▸ WORK INSTRUCTIONS:
Note each line in the data holding the string "href" and report it.

(INPUT DATA begins)

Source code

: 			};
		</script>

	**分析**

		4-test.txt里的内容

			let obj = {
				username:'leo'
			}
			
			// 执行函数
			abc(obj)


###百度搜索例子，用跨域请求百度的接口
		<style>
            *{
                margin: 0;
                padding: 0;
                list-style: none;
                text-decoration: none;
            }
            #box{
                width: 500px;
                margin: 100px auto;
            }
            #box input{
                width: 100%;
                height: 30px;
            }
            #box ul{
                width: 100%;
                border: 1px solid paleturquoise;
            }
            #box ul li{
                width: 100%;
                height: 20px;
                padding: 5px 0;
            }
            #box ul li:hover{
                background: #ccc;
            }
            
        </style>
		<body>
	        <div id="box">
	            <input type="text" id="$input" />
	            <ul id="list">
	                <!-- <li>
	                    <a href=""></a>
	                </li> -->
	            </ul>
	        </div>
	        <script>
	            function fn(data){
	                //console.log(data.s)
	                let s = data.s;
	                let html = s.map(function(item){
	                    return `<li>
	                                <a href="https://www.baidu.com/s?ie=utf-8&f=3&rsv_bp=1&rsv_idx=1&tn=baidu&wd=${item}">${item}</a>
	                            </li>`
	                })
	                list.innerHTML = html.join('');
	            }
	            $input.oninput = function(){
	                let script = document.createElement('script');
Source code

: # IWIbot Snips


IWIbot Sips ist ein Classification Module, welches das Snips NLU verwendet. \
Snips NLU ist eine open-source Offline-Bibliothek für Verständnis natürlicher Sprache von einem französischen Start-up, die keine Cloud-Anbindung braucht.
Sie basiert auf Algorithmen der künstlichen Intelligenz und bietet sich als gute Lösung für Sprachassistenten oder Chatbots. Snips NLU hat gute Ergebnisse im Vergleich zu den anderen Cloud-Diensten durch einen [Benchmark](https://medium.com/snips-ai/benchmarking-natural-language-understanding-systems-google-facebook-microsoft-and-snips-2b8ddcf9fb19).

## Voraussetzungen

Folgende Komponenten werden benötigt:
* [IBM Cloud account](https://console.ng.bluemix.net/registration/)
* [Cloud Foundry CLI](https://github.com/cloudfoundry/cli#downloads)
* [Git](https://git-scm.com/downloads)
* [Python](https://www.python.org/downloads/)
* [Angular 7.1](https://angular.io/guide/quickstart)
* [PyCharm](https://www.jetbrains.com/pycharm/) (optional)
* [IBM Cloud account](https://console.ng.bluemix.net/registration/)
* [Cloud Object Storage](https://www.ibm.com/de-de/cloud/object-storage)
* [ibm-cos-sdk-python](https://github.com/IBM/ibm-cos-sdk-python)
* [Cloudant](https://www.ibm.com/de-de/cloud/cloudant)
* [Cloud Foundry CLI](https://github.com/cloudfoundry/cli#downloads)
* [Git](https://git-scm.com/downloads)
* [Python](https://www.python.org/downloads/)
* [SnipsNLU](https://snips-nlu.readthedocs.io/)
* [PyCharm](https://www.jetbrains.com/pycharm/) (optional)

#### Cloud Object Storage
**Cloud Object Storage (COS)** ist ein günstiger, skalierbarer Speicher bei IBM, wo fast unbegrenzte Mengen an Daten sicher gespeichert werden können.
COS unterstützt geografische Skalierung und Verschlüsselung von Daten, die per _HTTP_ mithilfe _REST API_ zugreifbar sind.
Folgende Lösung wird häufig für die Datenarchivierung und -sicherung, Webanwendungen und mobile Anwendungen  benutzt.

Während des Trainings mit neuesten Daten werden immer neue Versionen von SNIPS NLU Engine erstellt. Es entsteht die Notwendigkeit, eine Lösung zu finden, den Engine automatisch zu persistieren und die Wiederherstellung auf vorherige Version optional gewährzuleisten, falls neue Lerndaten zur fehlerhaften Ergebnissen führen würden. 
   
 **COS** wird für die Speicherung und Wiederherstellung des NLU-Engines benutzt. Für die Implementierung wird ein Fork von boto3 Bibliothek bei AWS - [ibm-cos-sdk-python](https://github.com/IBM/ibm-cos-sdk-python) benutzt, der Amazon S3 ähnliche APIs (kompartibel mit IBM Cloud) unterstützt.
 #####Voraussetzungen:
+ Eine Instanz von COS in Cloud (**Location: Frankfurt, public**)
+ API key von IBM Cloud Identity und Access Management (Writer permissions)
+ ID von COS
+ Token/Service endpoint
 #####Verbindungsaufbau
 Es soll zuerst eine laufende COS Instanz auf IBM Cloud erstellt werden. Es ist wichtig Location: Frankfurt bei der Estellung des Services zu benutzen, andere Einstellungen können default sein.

(INPUT DATA ends)

▸ ANSWER TO THE PROBLEM:
	                    <a href=""></a>
	                                <a href="https://www.baidu.com/s?ie=utf-8&f=3&rsv_bp=1&rsv_idx=1&tn=baidu&wd=${item}">${item}</a>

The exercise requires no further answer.